Medan, Tintabangsa.com- Gerakan Mahasiswa dan Pemuda (GEMPI) Sumatera Utara menggelar aksi protes di depan Kantor Kejaksaan Tinggi Sumatera Utara pada Jumat, 17 Oktober 2025. Dalam demonstrasi itu, mereka menuntut Komisi Pemberantasan Korupsi (KPK) RI dan Kejati Sumut agar segera menyelidiki dugaan nepotisme, gratifikasi, serta lonjakan mencurigakan aset sejumlah pejabat di Kabupaten Langkat.
Ketua GEMPI Sumut, Ardyansyah, dalam keterangannya menyoroti kekayaan signifikan Sekretaris Daerah (Sekda) Kabupaten Langkat, AN. Disebutkan bahwa harta AN meningkat tajam dari Rp393 juta saat menjabat Kepala BKD menjadi lebih dari Rp10 miliar dalam kurun waktu 2017–2021 saat menduduki jabatan Kepala Inspektorat, jumlah yang tetap stabil hingga saat ini sebagai Sekda.

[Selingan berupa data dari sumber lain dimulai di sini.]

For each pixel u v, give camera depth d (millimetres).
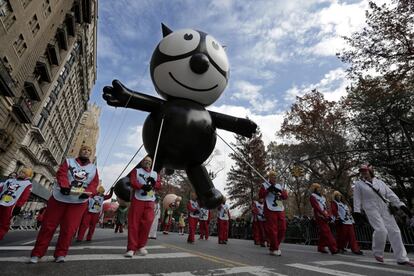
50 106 43906
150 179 4980
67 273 3104
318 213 8125
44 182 50719
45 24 30703
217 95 7355
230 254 5742
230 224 19641
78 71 55562
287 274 3672
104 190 8914
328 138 23094
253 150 34094
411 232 9297
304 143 24250
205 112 6945
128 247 4531
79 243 6906
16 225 18359
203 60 6625
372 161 18859
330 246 7695
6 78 24344
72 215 3875
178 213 37906
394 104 18422
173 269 3664
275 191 6504
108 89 6738
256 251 7020
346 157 21609
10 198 6543
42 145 47188
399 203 5895
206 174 7250
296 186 29141
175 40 7055
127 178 7004
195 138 6477
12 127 30328
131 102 6797
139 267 3664
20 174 6875
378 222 5852
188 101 6969
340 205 8586
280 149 31016
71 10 40531
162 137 6461
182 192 40062
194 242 9391
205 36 7258
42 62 32562
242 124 7750
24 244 6184
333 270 4242
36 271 3117
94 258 4188
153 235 10453
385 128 18844
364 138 21453
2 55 24469
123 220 14695
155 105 6957
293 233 14430
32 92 31219
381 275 3986
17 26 25250
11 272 2998
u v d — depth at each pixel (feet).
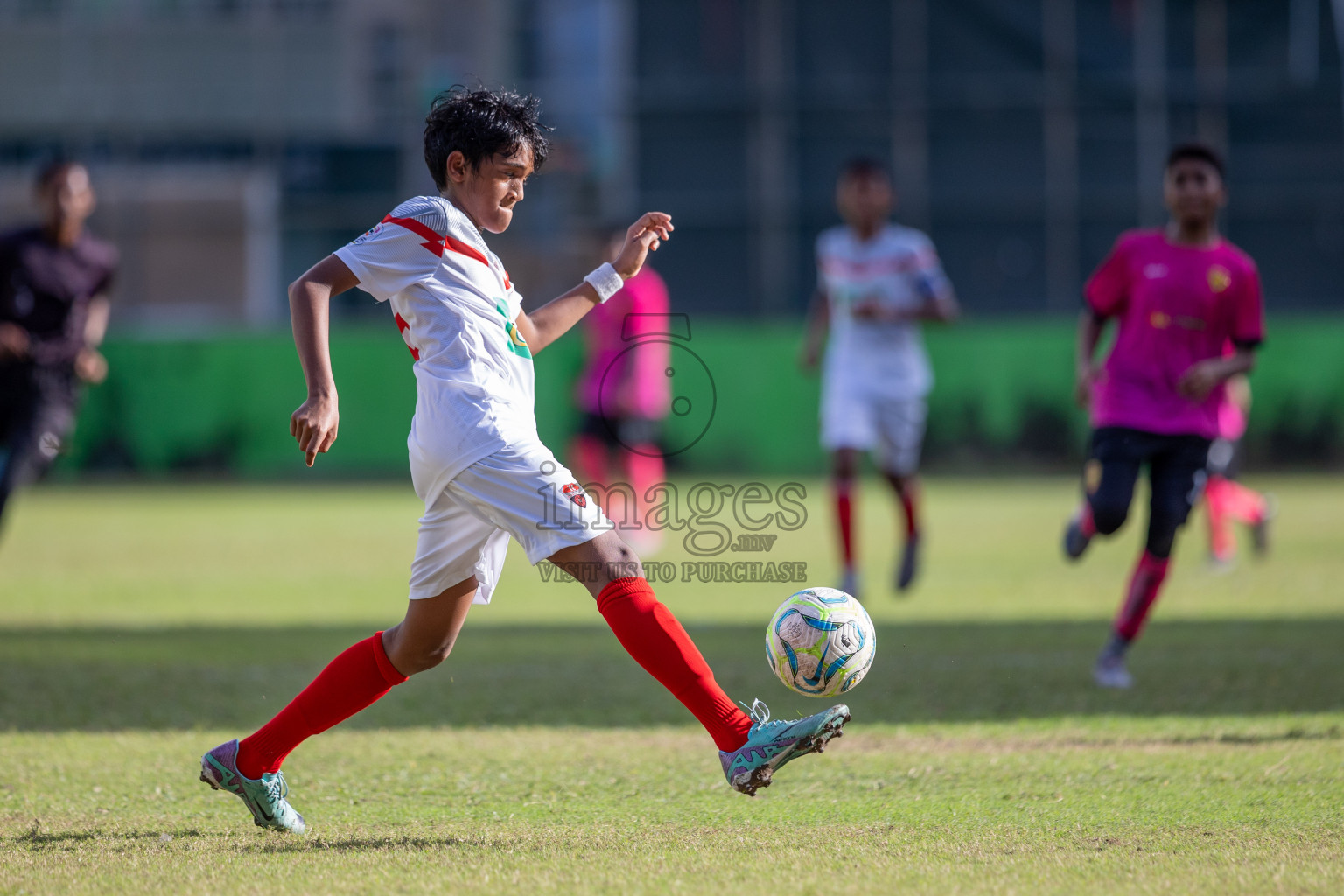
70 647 74.54
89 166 259.19
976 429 211.61
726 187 253.44
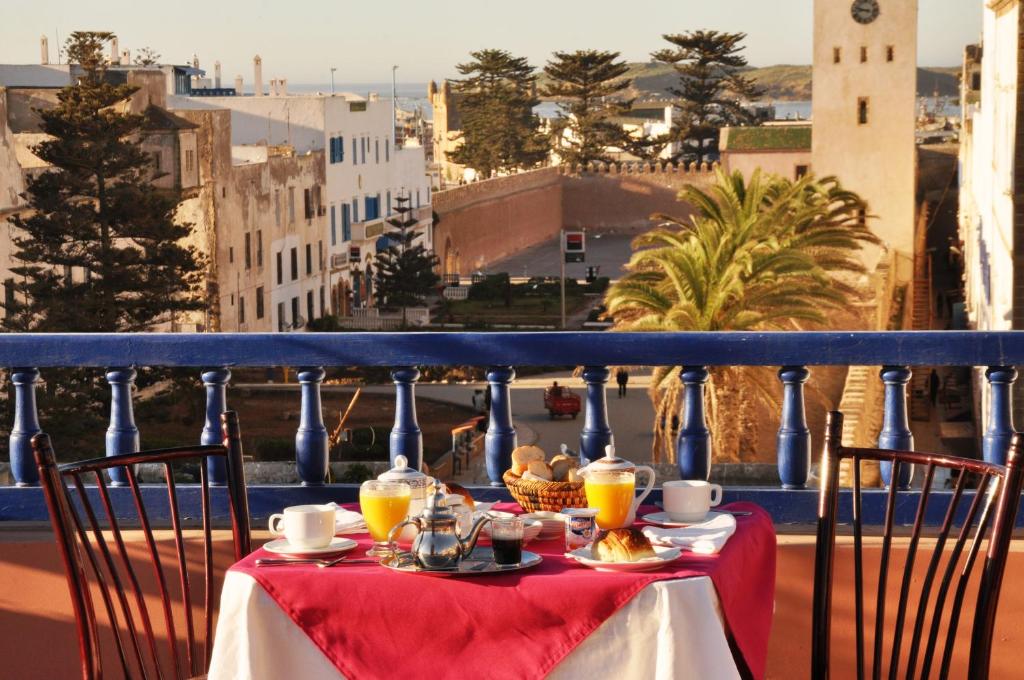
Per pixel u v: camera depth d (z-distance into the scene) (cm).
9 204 5225
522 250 12769
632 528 392
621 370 5606
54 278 5156
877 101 7556
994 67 4406
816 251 4022
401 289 8506
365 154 9206
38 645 569
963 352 543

Ardyansyah menjelaskan bahwa lonjakan tersebut sangat tidak masuk akal dan diduga kuat melibatkan gratifikasi dari kepala desa maupun OPD saat AN menjabat Kepala Inspektorat. Selain itu, ia juga mencurigai adanya manipulasi anggaran ketika AN mengisi jabatan Sekda. Aset-aset mewah milik AN, seperti kompleks perumahan di Stabat, Tanjung Pura, Binjai, rumah mewah di Medan Baru, hingga deretan kendaraan mahal yang sebagian diduga menggunakan fasilitas negara, turut menjadi sorotan karena belum dilaporkan secara lengkap dalam Laporan Harta Kekayaan Penyelenggara Negara (LHKPN).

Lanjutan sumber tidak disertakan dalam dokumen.